----- EXCERPT TO READ
Re: [Help-glpk] Suggestions to solve the master problem faster in a Branch-and-Price model.

2014-03-24 Thread Sylvain Fournier
Thanks for your answer Andrew.
When I have to remove a basic variable, I fix its bound using the GLP_FX
constant as Heinrich suggested, and when I have to remove a non-basic
constraint, I unbind it using GLP_FR, before removing them from the problem
object in a further iteration where the variable is no more basic or the
constraint becomes basic. I used this logic to obtain the output I sent in
the first e-mail. If I had directly removed from the problem object at
least either one basic variable or one non-basic constraint, the output
would have started at iteration 1 with an objective value of 0.
Note that the infeasibility value of 1995 at the first iteration must be
the cause of the rather high processing time. In this example really a lot
of variables and constraints were removed using the logic I described
(although now I don't know exactly how many).
The other possibility you give is making a variable non-basic (instead of
fixing its bounds) or making a constraint basic (instead of freeing its
bounds). Would it make GLPK solve the problem faster? How can it be done?
Is it just setting the status of the given variable/constraint? (but this
would make the basis invalid, wouldn't it?)

*Sylvain Fournier*
Analista de Pesquisa Operacional
*48 3239-2423*
WPLEX Software Ltda.
----------
→ **SET TASK A**
Print the entries verbatim, from the first entry through the line containing "line at (1156, 1218): dashed -> solid", both ends included.
----- DATA IN THIS EXERCISE
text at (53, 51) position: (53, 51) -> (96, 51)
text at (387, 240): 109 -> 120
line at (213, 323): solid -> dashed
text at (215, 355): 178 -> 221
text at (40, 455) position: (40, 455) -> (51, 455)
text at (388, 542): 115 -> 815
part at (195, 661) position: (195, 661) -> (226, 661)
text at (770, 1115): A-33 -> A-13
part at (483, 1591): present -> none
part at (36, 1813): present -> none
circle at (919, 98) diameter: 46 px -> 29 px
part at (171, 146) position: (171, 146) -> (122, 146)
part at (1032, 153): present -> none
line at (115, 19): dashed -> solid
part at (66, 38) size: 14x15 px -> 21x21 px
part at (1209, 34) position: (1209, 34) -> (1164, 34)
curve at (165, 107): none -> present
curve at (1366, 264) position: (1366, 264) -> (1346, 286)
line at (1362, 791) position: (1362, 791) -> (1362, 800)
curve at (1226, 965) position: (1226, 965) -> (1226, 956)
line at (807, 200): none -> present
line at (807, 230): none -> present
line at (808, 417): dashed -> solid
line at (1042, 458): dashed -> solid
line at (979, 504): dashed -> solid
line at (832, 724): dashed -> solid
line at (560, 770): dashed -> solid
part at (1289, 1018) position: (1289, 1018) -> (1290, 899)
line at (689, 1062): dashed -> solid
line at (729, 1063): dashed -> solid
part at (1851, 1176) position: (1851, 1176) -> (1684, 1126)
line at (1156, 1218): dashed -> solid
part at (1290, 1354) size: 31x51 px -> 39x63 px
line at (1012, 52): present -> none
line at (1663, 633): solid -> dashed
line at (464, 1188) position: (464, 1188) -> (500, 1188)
----------
→ **SET TASK B**
In the GLPK mailing-list message, which constant is used to fix the bound of a basic variable that has to be removed?

→ **RIGHT ANSWER A**
text at (53, 51) position: (53, 51) -> (96, 51)
text at (387, 240): 109 -> 120
line at (213, 323): solid -> dashed
text at (215, 355): 178 -> 221
text at (40, 455) position: (40, 455) -> (51, 455)
text at (388, 542): 115 -> 815
part at (195, 661) position: (195, 661) -> (226, 661)
text at (770, 1115): A-33 -> A-13
part at (483, 1591): present -> none
part at (36, 1813): present -> none
circle at (919, 98) diameter: 46 px -> 29 px
part at (171, 146) position: (171, 146) -> (122, 146)
part at (1032, 153): present -> none
line at (115, 19): dashed -> solid
part at (66, 38) size: 14x15 px -> 21x21 px
part at (1209, 34) position: (1209, 34) -> (1164, 34)
curve at (165, 107): none -> present
curve at (1366, 264) position: (1366, 264) -> (1346, 286)
line at (1362, 791) position: (1362, 791) -> (1362, 800)
curve at (1226, 965) position: (1226, 965) -> (1226, 956)
line at (807, 200): none -> present
line at (807, 230): none -> present
line at (808, 417): dashed -> solid
line at (1042, 458): dashed -> solid
line at (979, 504): dashed -> solid
line at (832, 724): dashed -> solid
line at (560, 770): dashed -> solid
part at (1289, 1018) position: (1289, 1018) -> (1290, 899)
line at (689, 1062): dashed -> solid
line at (729, 1063): dashed -> solid
part at (1851, 1176) position: (1851, 1176) -> (1684, 1126)
line at (1156, 1218): dashed -> solid

→ **RIGHT ANSWER B**
GLP_FX